The project was implemented by Bau Hien's T&T Group from the beginning of 2025, with a total designed capacity of about 495 MW, of which phase 1 reached 300 MW with 48 wind turbines. Instead of approaching the traditional procedure - building the plant first, then waiting for the transmission plan - T&T Group chose a parallel approach: both constructing the main items of the wind power plant and investing in a separate transmission line to bring electricity to Vietnam.
With Savan 1, T&T Group has chosen an active approach, deploying items in parallel and controlling the progress of the entire chain, thereby significantly shortening the time to put the project into operation.

As a result, after only about 16 months, Savan 1 reached the COD milestone, bringing wind power from Savannakhet into the Vietnamese power system.
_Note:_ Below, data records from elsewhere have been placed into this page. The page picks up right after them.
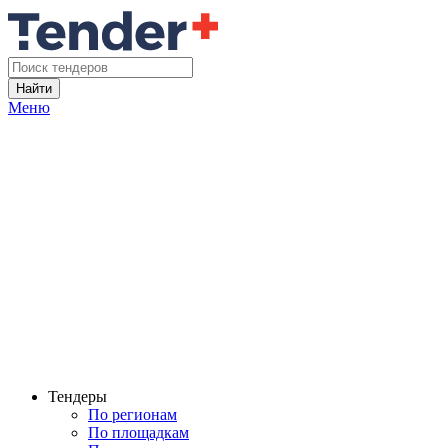
Найти
Меню
Тендеры
По регионам
По площадкам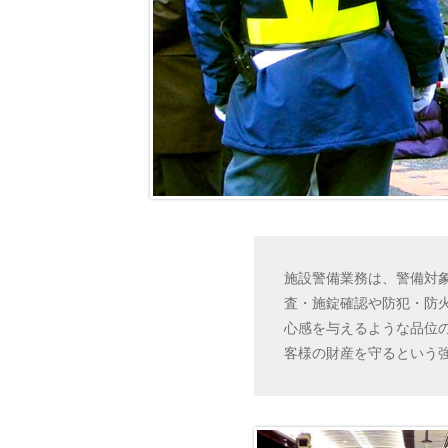
施設警備業務は、警備対
査・施錠確認や防犯・防
心感を与えるような品位
客様の財産を守るという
Not only stopping at progress, the project quickly went into stable operation with an output of about 0.9 billion kWh per year, showing the ability to simultaneously control progress, quality and exploitation efficiency - factors that not every project can achieve when implemented in a short time.
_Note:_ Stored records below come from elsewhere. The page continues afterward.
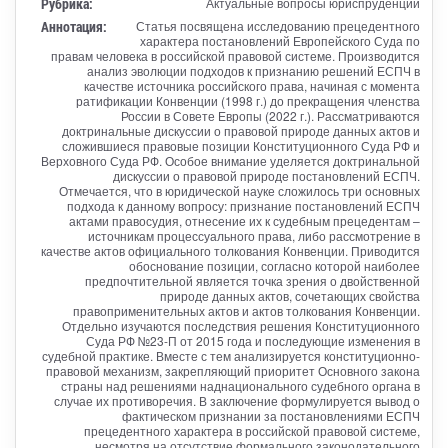
Рубрика:
Актуальные вопросы юриспруденции
Аннотация:
Статья посвящена исследованию прецедентного
характера постановлений Европейского Суда по
правам человека в российской правовой системе. Производится
анализ эволюции подходов к признанию решений ЕСПЧ в
качестве источника российского права, начиная с момента
ратификации Конвенции (1998 г.) до прекращения членства
России в Совете Европы (2022 г.). Рассматриваются
доктринальные дискуссии о правовой природе данных актов и
сложившиеся правовые позиции Конституционного Суда РФ и
Верховного Суда РФ. Особое внимание уделяется доктринальной
дискуссии о правовой природе постановлений ЕСПЧ.
Отмечается, что в юридической науке сложилось три основных
подхода к данному вопросу: признание постановлений ЕСПЧ
актами правосудия, отнесение их к судебным прецедентам –
источникам процессуального права, либо рассмотрение в
качестве актов официального толкования Конвенции. Приводится
обоснование позиции, согласно которой наиболее
предпочтительной является точка зрения о двойственной
природе данных актов, сочетающих свойства
правоприменительных актов и актов толкования Конвенции.
Отдельно изучаются последствия решения Конституционного
Суда РФ №23-П от 2015 года и последующие изменения в
судебной практике. Вместе с тем анализируется конституционно-
правовой механизм, закрепляющий приоритет Основного закона
страны над решениями наднационального судебного органа в
случае их противоречия. В заключение формулируется вывод о
фактическом признании за постановлениями ЕСПЧ
прецедентного характера в российской правовой системе,
несмотря на отсутствие формального законодательного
With Savan 1, the COD milestone means that the entire project development cycle – from investment, construction, completion of transmission infrastructure to the final step of participating in the electricity market – is closed in a rare period of time for a cross-border energy project.
Notably, after Savan 1, T&T Group is also proposing to develop Savan 2 Wind Power Plant. Placed in a general context, this proposal becomes more logical. When projects can use shared transmission infrastructure, equipment transportation routes and deployment experience, marginal investment costs will be optimized, while the exploitation efficiency of the entire project cluster will be improved. At the same time, the fact that Savan 1 has been verified for short-term deployment capacity also creates a premise for subsequent projects to be organized at a higher speed.
Mr. Do Quang Hien, Founder and Chairman of T&T Group, once emphasized that energy investment is only sustainable when linked to national interests, actual operational capacity and long-term value for the economy. T&T's approach at Savan 1 clearly reflects that spirit: both ensuring project scale and prioritizing the ability to reach the destination, creating real electricity for the system.

Savan 1 is not the starting point of Vietnam-Laos energy cooperation, but it is a milestone showing that the approach to project implementation is changing. From progress depending on many objective conditions, progress control is gradually becoming an organizable and repetitive capacity – starting from careful preparation, allowing the implementation process to take place at high speed and continuously.
This approach also clearly reflects Bau Hien's management philosophy of "prepare carefully – implement quickly", in which progress is no longer a dependent factor, but the result of a system designed to operate at high speed.